President Biden has proposed that the U.S. government invest billions of dollars in the pivotal U.S. semiconductor industry as part of an effort to assure continued global leadership. It is a break with 70 years of U.S. free-trade doctrine, as well as a huge step back to America’s future.

While one can write volumes on the meaning of “invest” in that statement, nonetheless there is much more to understanding just how fallacious this latest conservative argument for “managed trade” really is. President Bill Clinton used that term regularly as a euphemism for more spending, and politicians recklessly have used the terminology ever since.

However, what exactly would be Biden’s “investments”? Will the federal government be financing new capital expenditures for US companies and, if so, what are the terms of financing and how will the capital be directed? Government “investments” by definition are political expenditures and require political outcomes, none of which will meet actual needs in the US economy.
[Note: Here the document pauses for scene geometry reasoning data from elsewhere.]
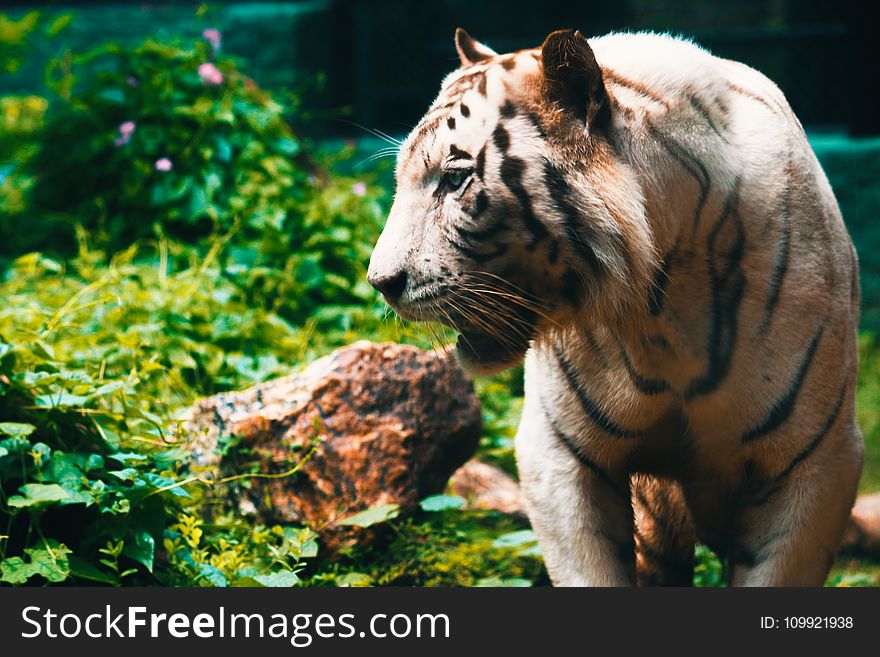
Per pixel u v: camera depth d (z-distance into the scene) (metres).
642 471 3.55
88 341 4.83
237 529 3.98
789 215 3.09
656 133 3.01
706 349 3.12
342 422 4.18
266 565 3.81
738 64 3.42
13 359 3.55
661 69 3.08
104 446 3.66
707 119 3.06
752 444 3.21
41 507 3.28
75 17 10.59
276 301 5.80
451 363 4.44
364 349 4.31
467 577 4.18
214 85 6.94
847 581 4.68
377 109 10.54
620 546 3.46
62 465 3.42
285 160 6.97
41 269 6.05
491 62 3.19
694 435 3.30
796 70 10.02
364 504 4.11
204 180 6.55
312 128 9.98
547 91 3.01
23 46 10.20
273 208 6.40
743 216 3.05
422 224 3.12
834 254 3.21
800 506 3.23
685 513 3.92
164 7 10.55
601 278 3.06
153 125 6.76
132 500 3.44
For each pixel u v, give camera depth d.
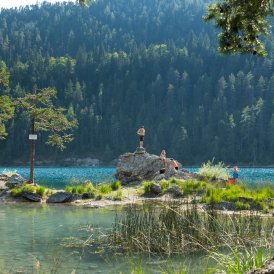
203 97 149.75
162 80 166.50
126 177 27.56
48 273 8.55
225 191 19.62
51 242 11.38
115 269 8.90
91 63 185.25
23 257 9.78
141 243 10.50
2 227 13.73
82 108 153.62
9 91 143.62
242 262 6.61
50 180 41.91
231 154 124.94
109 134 145.25
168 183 22.41
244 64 165.62
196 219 11.61
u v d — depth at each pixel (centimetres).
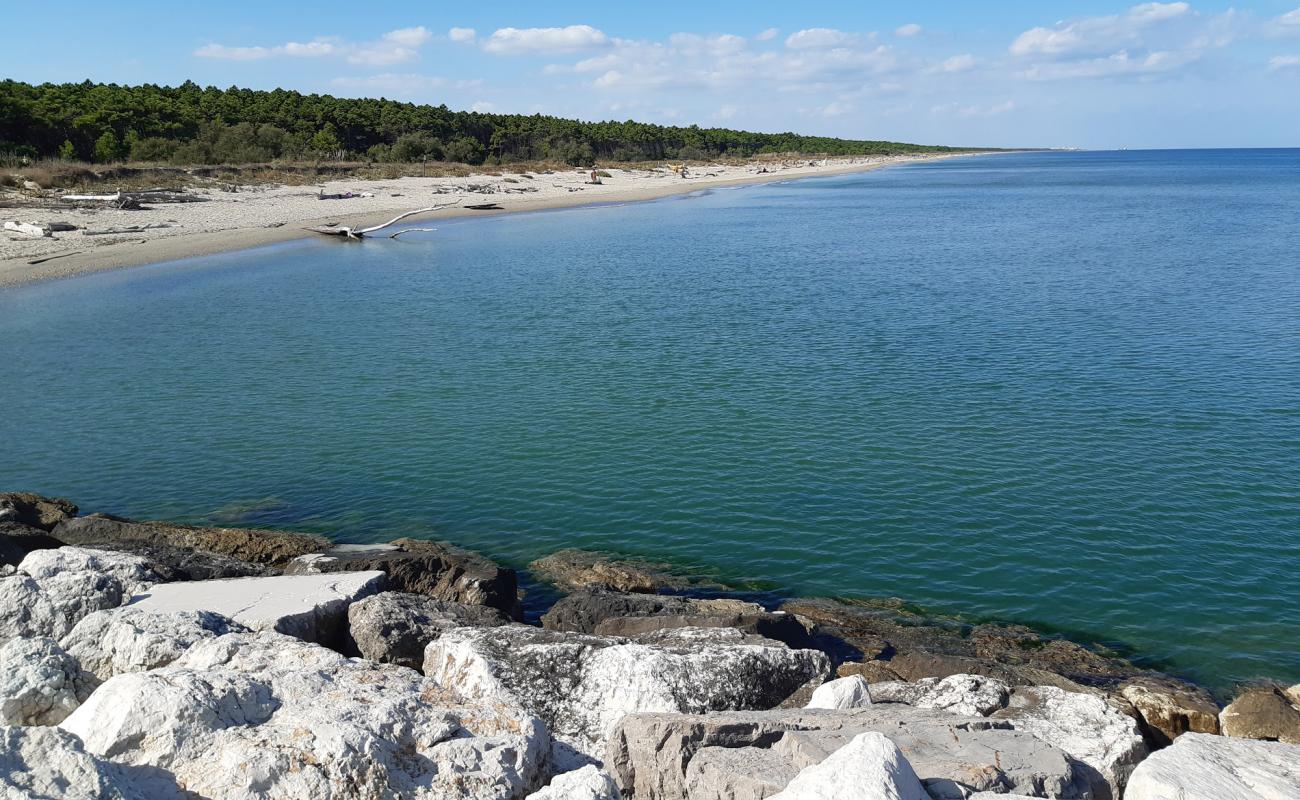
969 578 1565
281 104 11350
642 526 1772
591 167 13225
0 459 2112
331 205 7488
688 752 790
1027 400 2494
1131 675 1294
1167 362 2870
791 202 10219
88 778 602
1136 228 7269
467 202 8538
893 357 2988
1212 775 724
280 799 660
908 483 1942
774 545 1689
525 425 2336
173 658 909
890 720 847
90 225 5684
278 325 3512
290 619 1109
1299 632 1404
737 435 2245
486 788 705
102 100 8756
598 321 3606
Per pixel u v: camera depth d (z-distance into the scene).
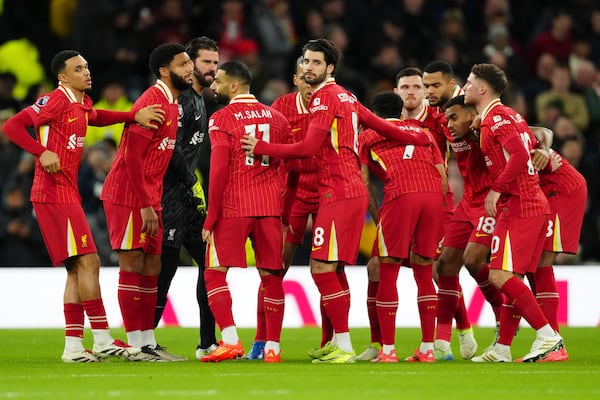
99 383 26.83
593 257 60.06
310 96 33.66
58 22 68.06
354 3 70.06
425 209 33.22
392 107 34.47
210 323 36.12
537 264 33.97
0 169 56.09
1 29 67.81
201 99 36.66
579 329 50.25
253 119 32.91
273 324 33.16
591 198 61.31
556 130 63.88
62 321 51.25
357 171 32.59
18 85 64.69
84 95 33.97
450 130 35.16
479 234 34.88
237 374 28.97
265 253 32.88
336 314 32.72
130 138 33.03
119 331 48.06
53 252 33.06
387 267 33.28
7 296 50.97
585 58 71.81
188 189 36.00
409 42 69.44
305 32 69.62
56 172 32.69
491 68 33.31
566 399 24.20
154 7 66.94
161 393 24.86
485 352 34.53
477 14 74.06
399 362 33.28
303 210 36.31
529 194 32.97
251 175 32.75
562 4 75.81
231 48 62.97
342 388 25.83
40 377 28.27
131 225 33.78
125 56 64.38
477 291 51.75
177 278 51.59
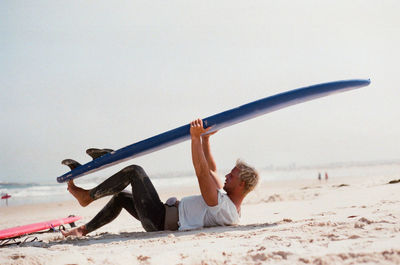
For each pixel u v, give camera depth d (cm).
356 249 194
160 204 346
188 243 269
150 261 208
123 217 800
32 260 223
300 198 941
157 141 363
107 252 256
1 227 865
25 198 2680
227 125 366
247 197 1291
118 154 367
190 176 5859
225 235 292
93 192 344
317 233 261
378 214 336
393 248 184
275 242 240
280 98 360
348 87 375
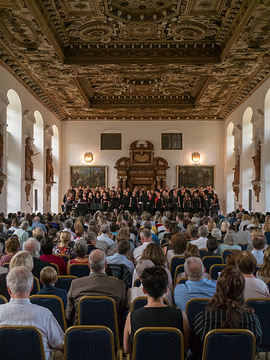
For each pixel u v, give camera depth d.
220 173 29.69
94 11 12.91
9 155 19.42
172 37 15.37
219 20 13.69
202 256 7.62
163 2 12.45
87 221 13.92
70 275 6.19
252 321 3.26
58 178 29.17
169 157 29.91
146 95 25.44
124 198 26.73
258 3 11.45
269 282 5.20
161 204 26.36
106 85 22.73
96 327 3.44
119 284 4.72
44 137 24.89
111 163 30.02
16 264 4.61
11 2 11.56
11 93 18.94
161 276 3.44
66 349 3.47
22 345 3.39
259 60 16.62
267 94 18.88
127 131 30.09
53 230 9.65
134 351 3.27
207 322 3.25
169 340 3.23
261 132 19.39
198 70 18.44
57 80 20.14
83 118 29.94
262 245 6.90
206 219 11.45
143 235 7.74
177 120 29.95
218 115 29.02
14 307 3.66
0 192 16.66
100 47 16.50
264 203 18.80
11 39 14.46
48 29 13.63
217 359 3.20
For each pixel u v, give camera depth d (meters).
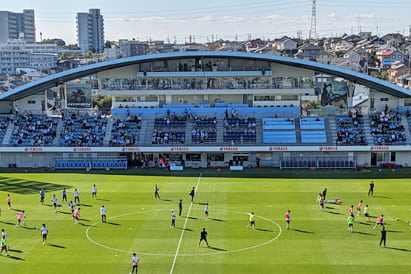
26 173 97.94
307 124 107.50
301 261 52.19
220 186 85.56
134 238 59.38
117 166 101.56
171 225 63.94
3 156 105.25
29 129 108.69
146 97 116.19
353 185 85.94
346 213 69.00
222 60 113.19
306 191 81.62
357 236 59.56
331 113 112.44
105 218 66.12
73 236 60.16
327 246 56.34
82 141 105.62
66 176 94.81
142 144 103.94
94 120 111.06
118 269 50.53
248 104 115.31
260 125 108.00
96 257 53.66
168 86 113.94
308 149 101.06
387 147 100.94
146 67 113.94
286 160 101.31
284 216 67.69
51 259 53.16
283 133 105.56
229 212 69.81
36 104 116.06
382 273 49.22
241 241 58.12
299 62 107.19
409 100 113.31
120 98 116.25
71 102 116.00
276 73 112.69
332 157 101.94
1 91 196.50
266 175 94.38
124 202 75.44
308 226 63.38
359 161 103.19
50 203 74.94
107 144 104.38
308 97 177.62
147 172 97.88
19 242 58.25
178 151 101.31
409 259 52.50
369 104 113.38
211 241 58.16
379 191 81.62
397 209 70.88
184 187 85.00
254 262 52.00
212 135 105.50
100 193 81.31
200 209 71.44
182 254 54.31
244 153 103.56
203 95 115.81
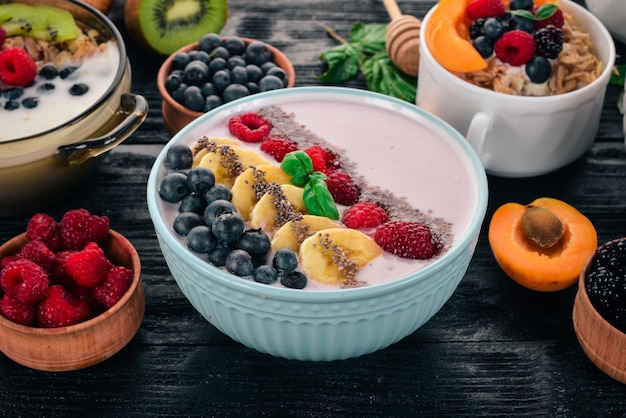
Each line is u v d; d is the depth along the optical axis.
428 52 0.75
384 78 0.83
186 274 0.64
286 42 0.87
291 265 0.63
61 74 0.76
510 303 0.71
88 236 0.69
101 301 0.67
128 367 0.68
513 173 0.76
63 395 0.67
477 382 0.68
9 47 0.77
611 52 0.76
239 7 0.90
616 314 0.66
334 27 0.88
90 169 0.75
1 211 0.74
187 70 0.78
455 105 0.75
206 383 0.68
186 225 0.65
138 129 0.81
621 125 0.81
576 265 0.70
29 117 0.73
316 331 0.64
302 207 0.66
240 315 0.64
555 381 0.68
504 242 0.71
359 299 0.62
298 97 0.73
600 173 0.78
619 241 0.68
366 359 0.69
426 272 0.62
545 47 0.73
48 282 0.66
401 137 0.71
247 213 0.66
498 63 0.75
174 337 0.70
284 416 0.66
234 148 0.68
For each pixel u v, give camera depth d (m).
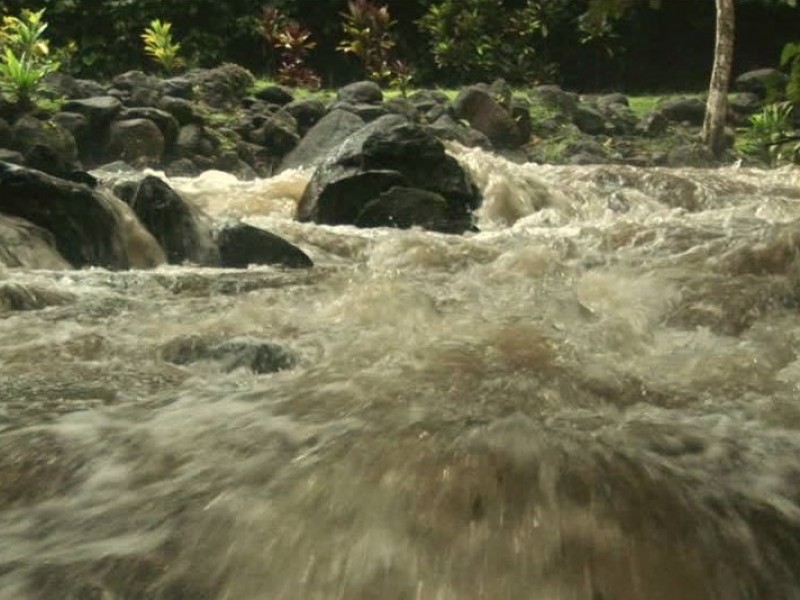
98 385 3.00
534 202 10.48
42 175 6.19
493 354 3.15
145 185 6.66
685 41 22.17
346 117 14.73
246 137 14.76
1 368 3.24
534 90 17.41
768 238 4.97
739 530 2.03
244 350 3.26
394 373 2.93
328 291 4.51
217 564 1.92
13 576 1.92
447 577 1.86
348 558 1.91
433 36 21.09
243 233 6.38
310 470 2.19
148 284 4.80
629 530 1.98
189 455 2.34
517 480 2.12
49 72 13.95
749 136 16.38
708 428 2.58
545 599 1.81
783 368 3.29
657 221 7.31
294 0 21.28
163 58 18.62
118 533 2.04
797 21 21.94
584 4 21.36
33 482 2.28
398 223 9.02
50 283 4.70
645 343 3.65
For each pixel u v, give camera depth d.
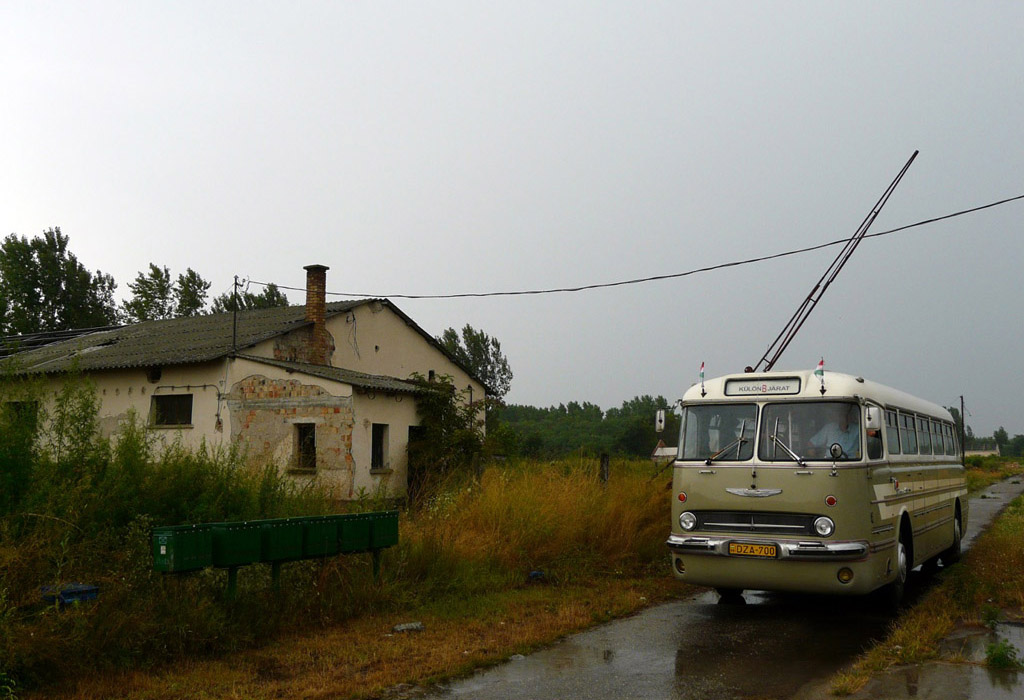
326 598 9.14
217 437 21.08
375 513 9.82
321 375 19.94
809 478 9.04
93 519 7.88
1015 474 57.97
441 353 29.67
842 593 8.83
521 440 29.78
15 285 49.44
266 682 6.89
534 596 10.60
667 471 17.86
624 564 13.02
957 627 8.80
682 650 8.15
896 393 11.47
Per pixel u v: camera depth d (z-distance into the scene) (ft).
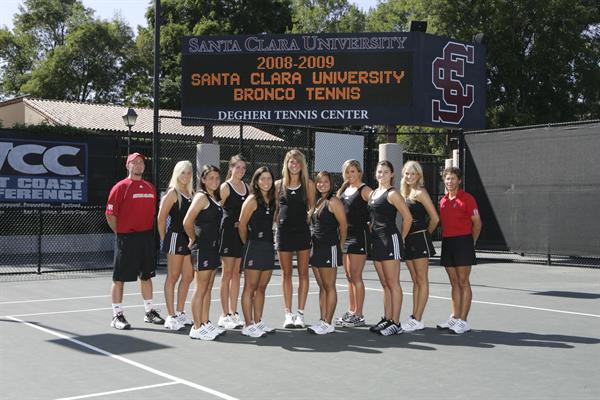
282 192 28.81
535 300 38.58
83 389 19.92
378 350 25.39
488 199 63.77
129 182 29.68
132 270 29.68
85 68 183.73
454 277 29.14
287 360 23.77
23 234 69.26
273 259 28.09
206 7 158.61
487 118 130.00
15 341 26.63
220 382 20.80
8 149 66.08
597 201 56.54
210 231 27.35
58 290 42.39
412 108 64.54
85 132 69.77
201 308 27.50
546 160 59.82
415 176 29.07
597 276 52.06
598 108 134.31
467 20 130.62
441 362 23.48
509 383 20.71
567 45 127.54
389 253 28.25
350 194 30.27
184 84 66.49
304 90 65.36
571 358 24.09
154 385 20.40
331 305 28.81
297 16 219.61
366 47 64.85
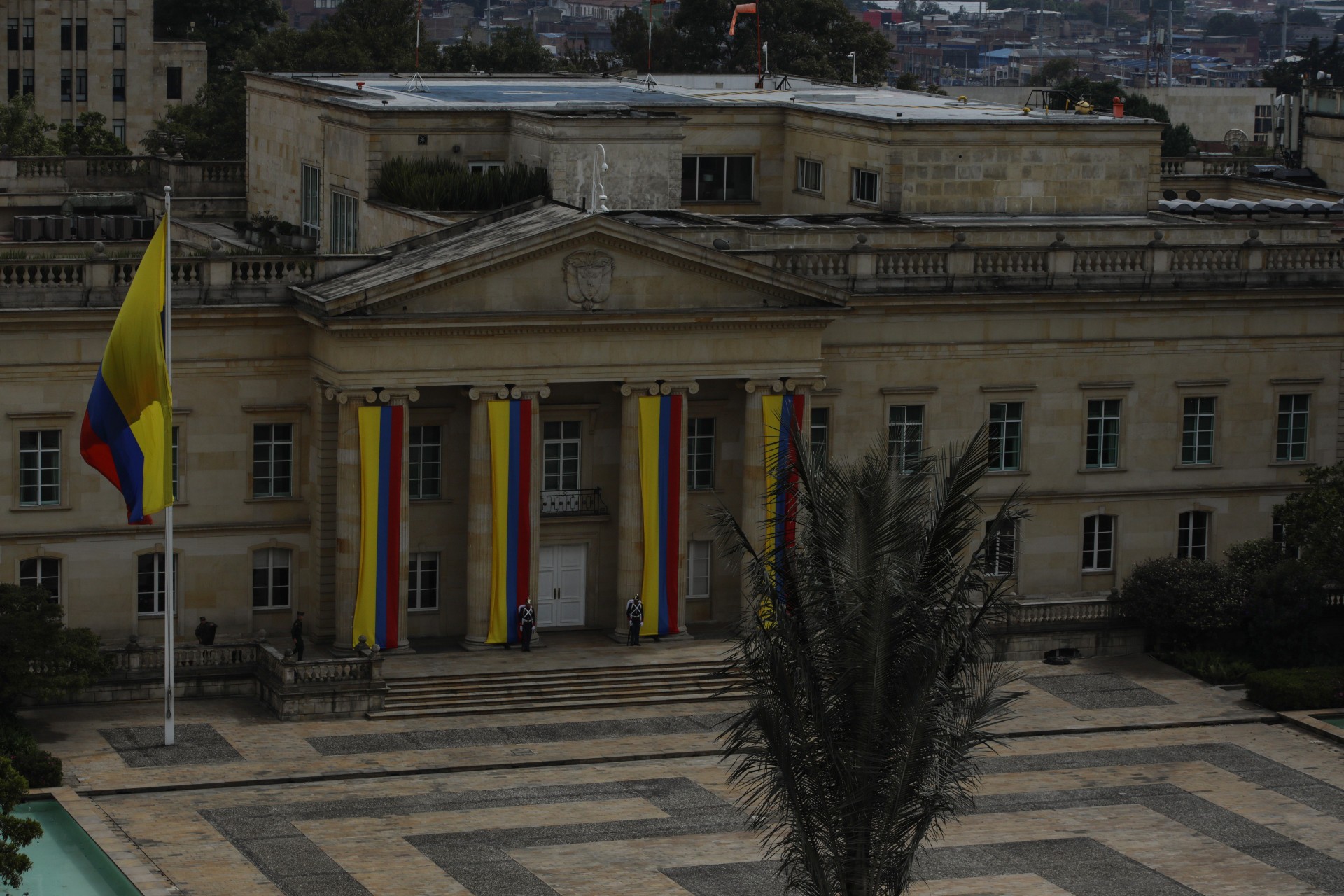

Like so many conservatives that call for some forms of autarky, Prestowitz conjures up an American past that in his thinking was made possible only by protective tariffs. He writes:

This is a return to the trail first blazed by Alexander Hamilton in 1791. Hamilton proposed mimicking Britain’s budding industrial revolution by copying its technology, imposing tariffs on imports of manufactures and providing financial incentives for the development of domestic manufacturing.

Hamilton was initially opposed by Thomas Jefferson, who dreamed of an America of yeoman farmers trading produce and raw materials like timber for imported manufactures. The outcome of the debate was determined by the War of 1812, which the U.S. nearly lost for want of manufacturing capability. In its wake, Jefferson yielded to Hamilton, noting that manufactures were “as necessary to our independence as to our comfort.”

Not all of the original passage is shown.